Douglas holds onto mayor’s seat in Junction
Jim Douglas will remain mayor of Junction City, after earning 408 votes compared to challenger Dewayne Taylor’s 341.
When asked if he was surprised with his vote tally, Douglas said, “Not really, no. I had a pretty good idea.” He said he really didn’t know why he “wouldn’t win.”
“I’ve been here a long time, and you always make a few enemies.”
Three new faces will be joining the Junction City Council come January.
“When you’ve got eight people (running for six seats), there’s got to be winners and losers,” Douglas said. “I think we’ve got a good council.”
Douglas said he doesn’t perceive any major changes coming for Junction.
“Things seem to work quite well the way they’re going; I don’t see that anything needs to change.”
Taylor said he knew it would be close race, so he wasn’t really surprised with the 61-vote difference between them. However, he said former mayoral candidate Denise Curtsinger, who pulled out of the race, was still listed on the ballot, and he thinks that could have played a role.
“I’m not asking for a recount. I congratulated (Douglas), and in four years, I plan on re-running,” he said.
Taylor said the fact he couldn’t make a scheduled candidate forum, which was held over fall break, due to a trip planned with his family a year in advance, could have affected the result.
“I let them know as soon as it was scheduled … But you can only do so much to get the word out on social media on why you’re not somewhere. Some probably didn’t think I took it as serious as I did.”
Incumbent council member Kenny Baldwin got the most votes with 434. He’s no stranger to council business.
“This is probably my seventh or eighth term on the council,” he said. “It’s been a while. Can’t remember the exact year I came on. I think we’re going in the right direction with a lot of stuff.”
Baldwin wants to continue working on a new city hall.
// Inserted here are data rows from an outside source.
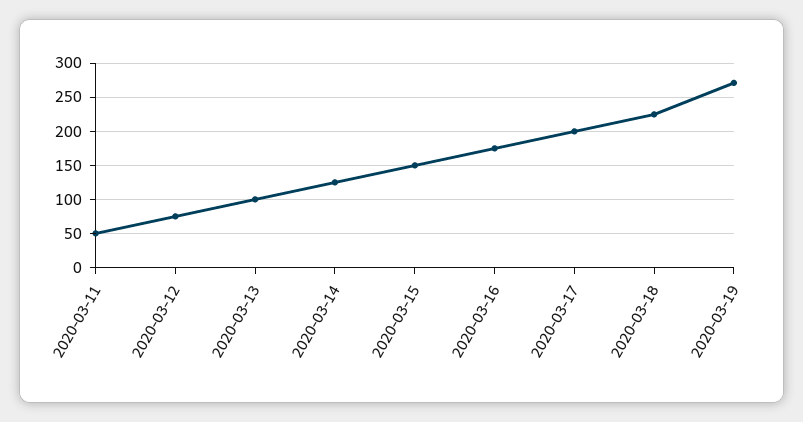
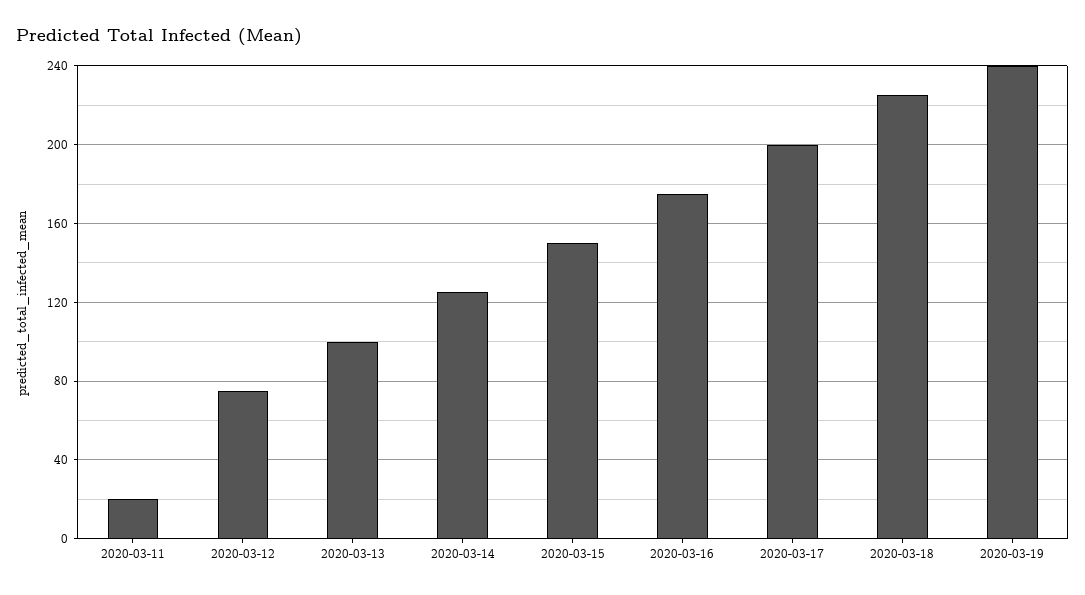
  {
-   "2020-03-11": 50,
+   "2020-03-11": 20,
    "2020-03-12": 75,
    "2020-03-13": 100,
    "2020-03-14": 125,
    "2020-03-15": 150,
    "2020-03-16": 175,
    "2020-03-17": 200,
    "2020-03-18": 225,
-   "2020-03-19": 270
+   "2020-03-19": 240
  }

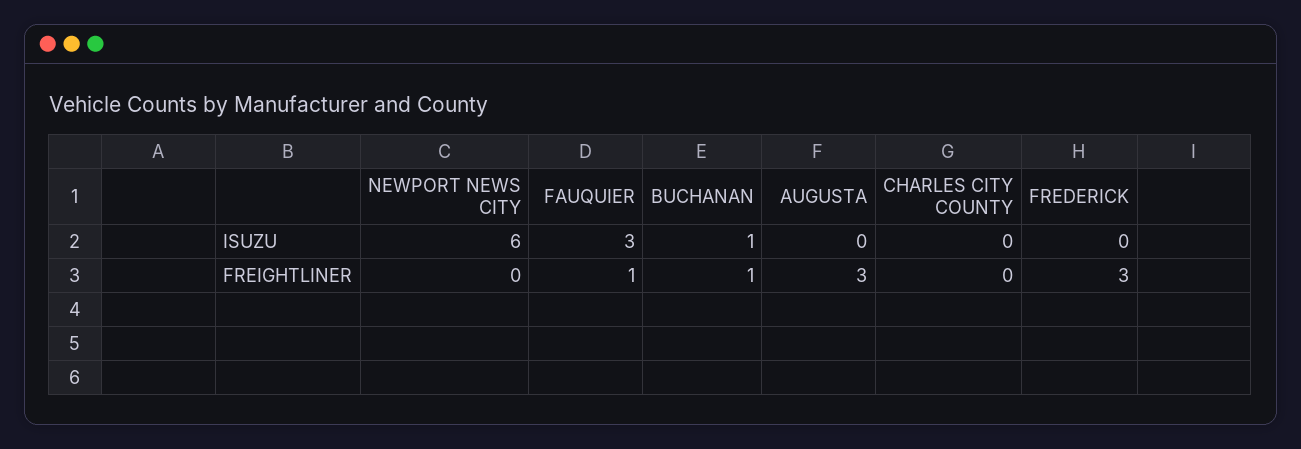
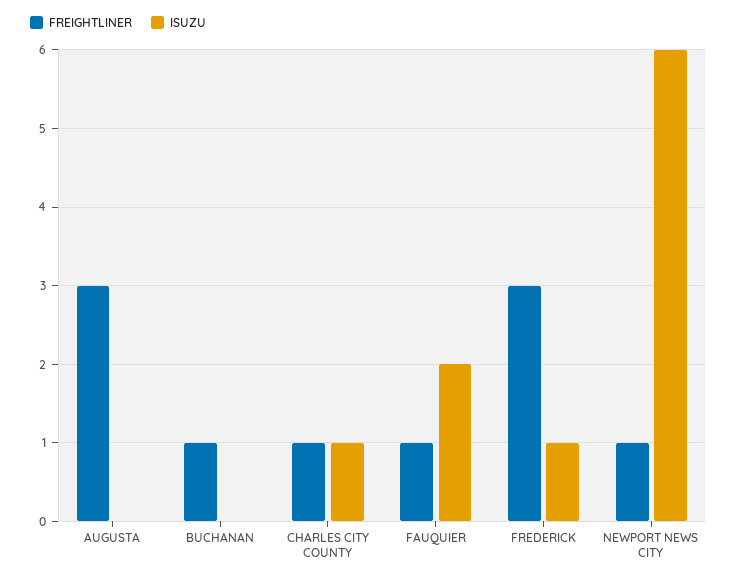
  {
    "ISUZU": {
      "NEWPORT NEWS CITY": 6,
-     "FAUQUIER": 3,
+     "FAUQUIER": 2,
-     "BUCHANAN": 1,
+     "BUCHANAN": 0,
      "AUGUSTA": 0,
-     "CHARLES CITY COUNTY": 0,
+     "CHARLES CITY COUNTY": 1,
-     "FREDERICK": 0
+     "FREDERICK": 1
    },
    "FREIGHTLINER": {
-     "NEWPORT NEWS CITY": 0,
+     "NEWPORT NEWS CITY": 1,
      "FAUQUIER": 1,
      "BUCHANAN": 1,
      "AUGUSTA": 3,
-     "CHARLES CITY COUNTY": 0,
+     "CHARLES CITY COUNTY": 1,
      "FREDERICK": 3
    }
  }

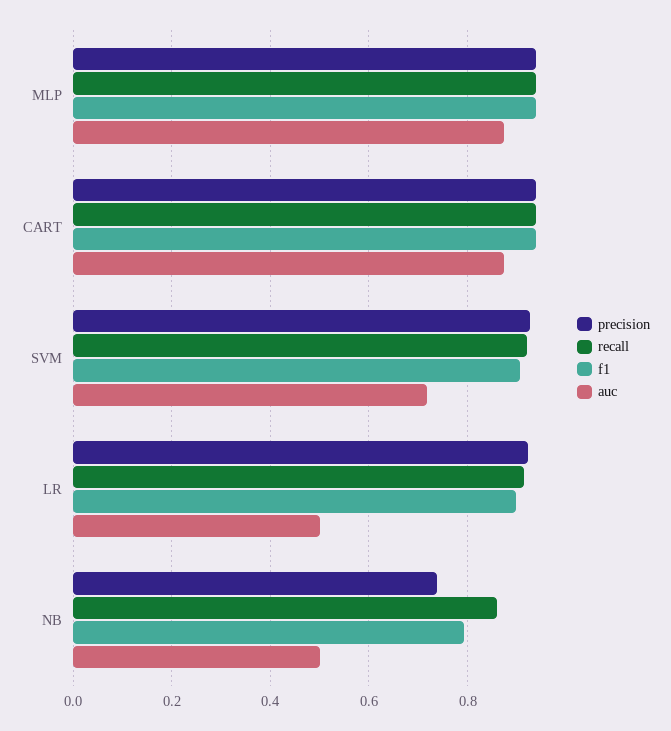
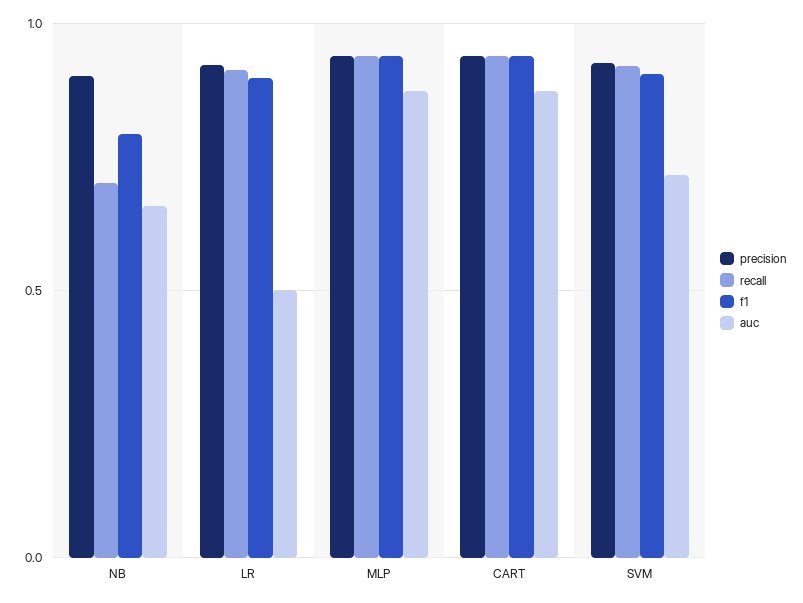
  {
    "precision": {
      "MLP": 0.94,
      "CART": 0.94,
      "SVM": 0.92,
      "LR": 0.92,
-     "NB": 0.74
+     "NB": 0.9
    },
    "recall": {
      "MLP": 0.94,
      "CART": 0.94,
      "SVM": 0.92,
      "LR": 0.92,
-     "NB": 0.86
+     "NB": 0.7
    },
    "f1": {
      "MLP": 0.94,
      "CART": 0.94,
      "SVM": 0.9,
      "LR": 0.9,
      "NB": 0.8
    },
    "auc": {
      "MLP": 0.88,
      "CART": 0.88,
      "SVM": 0.72,
      "LR": 0.5,
-     "NB": 0.5
+     "NB": 0.65
    }
  }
“Our buildings are in really bad shape. It’s been something in the works for three, four years now. It’s been a long, drawn-out process.”
He’s seen the council come a long way, he said.
“We’ve worked up to a point where we do have money to do stuff with … Really and truly, we’re in better shape right now than this city has ever been in. Everything we’ve got is paid for.” He said the city is currently working on getting new equipment for the fire and police department, and has a firm helping it work on grants to pay for a new city hall.
“We’ve done a good job. When I first got on, we were having to scrimp just to make payroll — and borrow money, just to make payroll. Now, we’ve got money to do what needs to be done. One of the reasons of that is the mayor really watches how we spend.”
Incumbent council member Bill McCowan came in second with 426 votes. He said he’d like to continue working on getting a new city hall.
“As far as any surprises, I knew a lot of them would be close, but I was surprised Sonya (Kitchen, incumbent) didn’t get back on. She’s really good.”
Kitchen came in second-from-last with 344 votes. She didn’t return a call for comment.
Connie Vernon made the cut, just above Kitchen, with 355. She was also very surprised Kitchen didn’t get back on.
“She’s been an asset to the city,” Vernon said.
Vernon served on the council years ago, under former Mayor Harold Leach.
“I’d like to continue the upkeep of the roads, but the city is doing a fantastic job. Not really going in to correct anything. They’re doing fantastic, but I would like to see a few mature trees planted in the cemetery.”
Vickie Bowling and Mary Hurst were also voted in as new council members, and incumbent Steve Martin stayed on with 386 votes. Scott Terry did not make it, coming in last with 274 votes.